Still, you may hear autism spectrum disorder (ASD) referred to as part of a larger class of developmental delays called pervasive developmental disorders. You may also hear of people diagnosed with pervasive developmental disorders not otherwise specified (PDD-NOS) … an entirely different class of diagnoses once considered separate from ASD. But the term PDD-NOS has become obsolete too as it now falls under autism spectrum disorder.
Not surprisingly, there is a considerable amount of confusion around the term PDD.
The problem is that clinicians still sometimes use the term PDD, but they don’t always use it consistently. Some still stick to the DSM-4 definition while others use the term more or less interchangeably with “ASD,“ in line with how the DSM-5 defines it.
Pervasive Developmental Disorder Is Still Widely Used Despite Being Unofficial
Not all clinicians have immediately adopted the DSM-5 definitions, because they believe that the DSM-4 categories were more descriptive. Others use the DSM-5 criteria clinically, but continue to use some of the old nomenclature from DSM-4 out of habit or as shorthand for categories that DSM-5 does not explicitly define.
Making matters even more complicated, medical professionals and many insurers use the International Statistical Classification of Diseases and Related Health Problems, or ICD-10, for diagnoses. The ICD-10 continues to include a classification for pervasive developmental disorder, unspecified, although it does not contain detailed criteria for providing a diagnosis.

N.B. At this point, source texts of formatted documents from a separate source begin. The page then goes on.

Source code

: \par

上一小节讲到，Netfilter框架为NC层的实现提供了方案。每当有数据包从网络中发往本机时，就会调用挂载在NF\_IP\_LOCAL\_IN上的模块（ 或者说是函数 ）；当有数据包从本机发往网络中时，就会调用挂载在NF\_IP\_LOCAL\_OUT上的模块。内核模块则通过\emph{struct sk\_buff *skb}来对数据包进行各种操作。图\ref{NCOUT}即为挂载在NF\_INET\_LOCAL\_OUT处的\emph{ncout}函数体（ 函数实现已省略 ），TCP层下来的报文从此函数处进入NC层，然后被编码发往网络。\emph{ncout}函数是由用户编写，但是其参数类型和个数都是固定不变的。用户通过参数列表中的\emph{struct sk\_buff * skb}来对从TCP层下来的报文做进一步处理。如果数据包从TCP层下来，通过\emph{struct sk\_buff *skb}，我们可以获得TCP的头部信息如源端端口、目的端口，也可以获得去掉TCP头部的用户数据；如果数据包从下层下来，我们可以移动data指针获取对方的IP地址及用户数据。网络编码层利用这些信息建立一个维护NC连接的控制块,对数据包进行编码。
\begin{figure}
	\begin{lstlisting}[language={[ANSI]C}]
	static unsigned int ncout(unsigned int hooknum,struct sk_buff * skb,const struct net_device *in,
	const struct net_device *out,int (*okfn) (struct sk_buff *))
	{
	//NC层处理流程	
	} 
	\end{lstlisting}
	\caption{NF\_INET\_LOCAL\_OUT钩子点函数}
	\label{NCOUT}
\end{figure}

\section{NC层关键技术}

That is in keeping with the original use of PDD-NOS, however, which was essentially a catch-all diagnosis for individuals who exhibited some autistic symptoms but did not meet the previously more stringent criteria for a definitive autism diagnosis. Additionally, because of the sometimes gradual onset of autism symptoms in toddlers, clinicians sometimes preferred to makes a diagnosis of PDD-NOS in cases where there remained some question as to whether or not full-blown autism would manifest in younger patients.
So, although PDD and PDD-NOS were (and still are, by some professionals) sometimes used interchangeably, they did not refer to the same thing. Today, both are essentially absorbed into the broader definition of autism spectrum disorder.